• **Brief**: Using the listing below, report all lines holding the word "Series".

═══ Extracted data

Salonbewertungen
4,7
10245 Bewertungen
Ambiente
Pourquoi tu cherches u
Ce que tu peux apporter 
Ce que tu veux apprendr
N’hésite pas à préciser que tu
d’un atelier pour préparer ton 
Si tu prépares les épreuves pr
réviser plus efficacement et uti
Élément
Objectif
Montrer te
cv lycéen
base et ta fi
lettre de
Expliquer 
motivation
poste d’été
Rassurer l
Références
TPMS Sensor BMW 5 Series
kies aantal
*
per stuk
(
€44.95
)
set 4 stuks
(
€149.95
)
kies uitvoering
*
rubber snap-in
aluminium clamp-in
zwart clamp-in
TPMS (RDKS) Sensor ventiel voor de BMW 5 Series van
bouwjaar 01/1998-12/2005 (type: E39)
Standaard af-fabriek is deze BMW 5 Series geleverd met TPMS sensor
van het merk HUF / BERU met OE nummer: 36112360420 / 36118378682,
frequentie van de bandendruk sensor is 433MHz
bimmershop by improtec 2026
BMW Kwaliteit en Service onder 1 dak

══════
═══ Extracted data

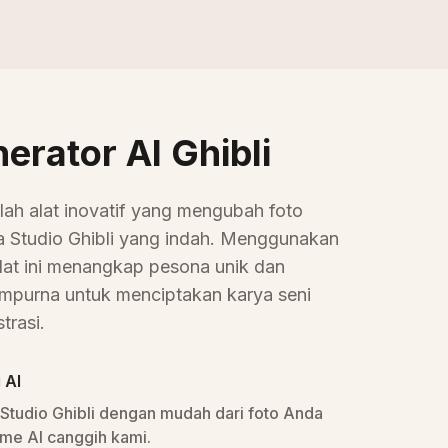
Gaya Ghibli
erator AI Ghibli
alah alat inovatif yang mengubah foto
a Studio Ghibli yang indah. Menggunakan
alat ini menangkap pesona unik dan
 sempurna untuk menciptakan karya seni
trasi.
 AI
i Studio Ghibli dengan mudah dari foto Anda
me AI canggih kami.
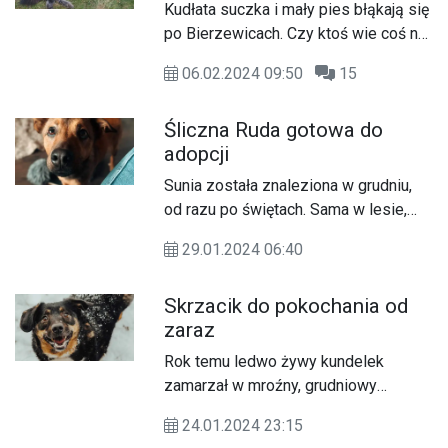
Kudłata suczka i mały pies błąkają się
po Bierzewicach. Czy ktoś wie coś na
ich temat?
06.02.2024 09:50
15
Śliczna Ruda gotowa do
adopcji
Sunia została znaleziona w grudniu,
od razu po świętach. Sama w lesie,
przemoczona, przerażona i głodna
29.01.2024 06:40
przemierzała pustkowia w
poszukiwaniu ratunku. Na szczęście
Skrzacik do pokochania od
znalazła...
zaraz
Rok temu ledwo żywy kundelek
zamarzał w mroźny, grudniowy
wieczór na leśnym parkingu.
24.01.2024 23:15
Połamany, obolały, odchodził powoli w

══════
═══ Extracted data

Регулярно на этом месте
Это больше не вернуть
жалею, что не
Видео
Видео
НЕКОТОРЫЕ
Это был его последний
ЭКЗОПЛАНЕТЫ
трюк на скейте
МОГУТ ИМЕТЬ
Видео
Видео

══════

• **Problem solution**:
TPMS Sensor BMW 5 Series
TPMS (RDKS) Sensor ventiel voor de BMW 5 Series van
Standaard af-fabriek is deze BMW 5 Series geleverd met TPMS sensor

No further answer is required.